Psycho Posted May 30, 2012 Share Posted May 30, 2012 I would still use array_map(), but in such a way that it will work for multidimensional arrays. For the encoding you can just define it inside the function. function entities($input) { if (is_array($input)) { return array_map('entities', $input); } return htmlentities($input, ENT_QUOTES, 'UTF-8'); } EDIT: Fixed a typo in code Quote Link to comment Share on other sites More sharing options...
kicken Posted May 30, 2012 Share Posted May 30, 2012 I just created a wrapper for htmlentities with my defaults and a shorter name: function hent($str, $type=ENT_QUOTES, $char='UTF-8'){ return htmlentities($str, $type, $char); } To add your array support one could do: function hent($str, $type=ENT_QUOTES, $char='UTF-8'){ if (is_array($str)){ foreach ($str as &$v){ $v=hent($v, $type, $char); } return $str; } else { return htmlentities($str, $type, $char); } } Or if your on 5.3 or better: function hent($str, $type=ENT_QUOTES, $char='UTF-8'){ if (is_array($str)){ return array_map(function($s) use ($type,$char){ return hent($s, $type, $char); }, $str); } else { return htmlentities($str, $type, $char); } } Quote Link to comment Share on other sites More sharing options...
doubledee Posted May 30, 2012 Author Share Posted May 30, 2012 I would still use array_map(), but in such a way that it will work for multidimensional arrays.
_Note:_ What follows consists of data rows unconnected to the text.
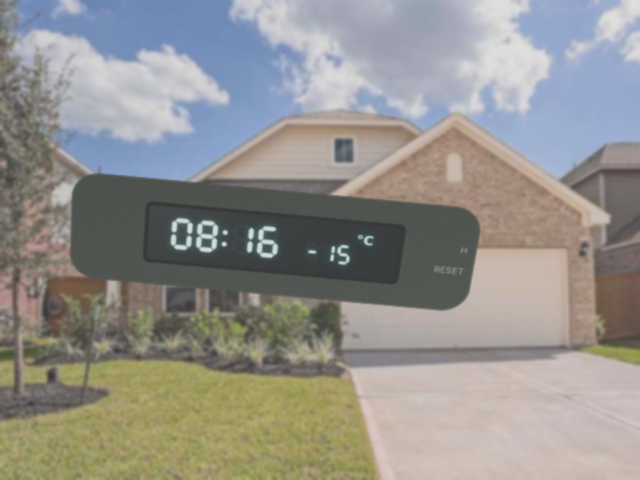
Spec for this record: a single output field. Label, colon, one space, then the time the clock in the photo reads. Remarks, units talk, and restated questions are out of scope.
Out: 8:16
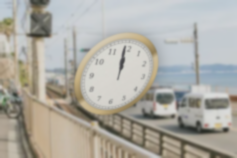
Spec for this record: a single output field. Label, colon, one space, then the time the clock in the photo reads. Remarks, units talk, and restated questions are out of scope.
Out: 11:59
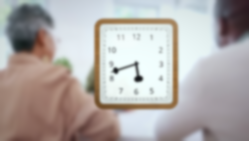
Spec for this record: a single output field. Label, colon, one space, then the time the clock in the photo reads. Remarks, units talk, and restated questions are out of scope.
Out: 5:42
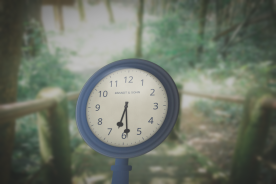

For the encoding you can just define it inside the function. function entities($input) { if (is_array($input)) { return array_map('entities', $input); } return htmlentities($input, ENT_QUOTES, 'UTF-8'); } EDIT: Fixed a typo in code 1.) Shouldn't it be... return array_map('htmlentities', $input); 2.) How is your code different from mine? 3.) How does your code handle a multi-dimensional array? I don't see how it is recursive like scootstah's code. Debbie Quote Link to comment Share on other sites More sharing options...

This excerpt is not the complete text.